Tallying it Up

It's a number that he says has been spotted in many places, but In the Pipeline's Derek Lowe wonders whether researchers really know the causes of 4,500 diseases. The figure, Lowe adds, is usually used in reference to the National Institutes of Health's translational medicine program.

For example, a new Clinical Pharmacology & Therapeutics article references it, saying that "we now know the causes of more than 4,500 diseases, but it has been estimated that more than 90% of these still have no effective treatment."

Lowe writes that this figure seems rather high, and he tries to trace it back to its source, which appears to be the Online Mendelian Inheritance in Man Gene Map. The scoreboard there says that the molecular bases of 4,838 phenotypes are known.

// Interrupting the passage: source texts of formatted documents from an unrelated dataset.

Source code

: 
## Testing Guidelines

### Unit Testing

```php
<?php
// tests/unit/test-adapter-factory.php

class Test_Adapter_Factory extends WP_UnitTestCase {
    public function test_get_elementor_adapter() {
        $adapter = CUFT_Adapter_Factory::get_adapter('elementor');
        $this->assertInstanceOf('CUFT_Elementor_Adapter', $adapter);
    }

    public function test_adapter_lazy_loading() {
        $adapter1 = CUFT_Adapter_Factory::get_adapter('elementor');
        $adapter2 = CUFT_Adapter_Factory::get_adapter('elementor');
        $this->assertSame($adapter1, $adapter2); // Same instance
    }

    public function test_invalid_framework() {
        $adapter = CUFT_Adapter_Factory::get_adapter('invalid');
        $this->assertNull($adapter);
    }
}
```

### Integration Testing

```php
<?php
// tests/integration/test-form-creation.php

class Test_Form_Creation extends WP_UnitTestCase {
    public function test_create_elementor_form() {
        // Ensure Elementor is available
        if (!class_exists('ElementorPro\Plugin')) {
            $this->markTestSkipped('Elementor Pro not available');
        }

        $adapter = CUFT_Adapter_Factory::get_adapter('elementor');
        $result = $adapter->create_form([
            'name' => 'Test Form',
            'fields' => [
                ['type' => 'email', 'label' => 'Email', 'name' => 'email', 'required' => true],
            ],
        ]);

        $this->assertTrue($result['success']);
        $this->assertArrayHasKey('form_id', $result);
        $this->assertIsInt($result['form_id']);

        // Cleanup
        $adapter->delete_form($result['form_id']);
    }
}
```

"But read the fine print: 'Phenotypes include single-gene mendelian disorders, traits, some susceptibilities to complex disease … and some somatic cell genetic disease …'" he writes. "My guess is that a lot of what's under that banner does not rise to 'knowing the cause,' but I'd welcome being corrected on that point."


The number of 'solved'

The number of 'solved' diseases in OMIM is greater than the number of causal genes, because there are some allele-specific phenotypic differences which lead to some genes having multiple phenotypes. If one queries OMIM with search 0001 and restricts to entries with allelic variants, for now one gets 2951 unique genes, a small proportion of which are actually weak SNP associations. If one queries OMIM for phenotypes with molecular characterization (prefix pound sign) one gets 3751. Not sure exactly what query generates 4838. Parenthetically, the HGMD database has much higher stats as they include many more GWAS-defined SNP associations that I would myself not call 'solved' diseases. I would say the true number for diseases if by that one means phenotypes, is between 2800-3500. Whatever specific number one chooses, it is clear that most protein-coding genes in the human genome still lack any phenotypic association either as a weak SNP or as a strong pathogenic mutation.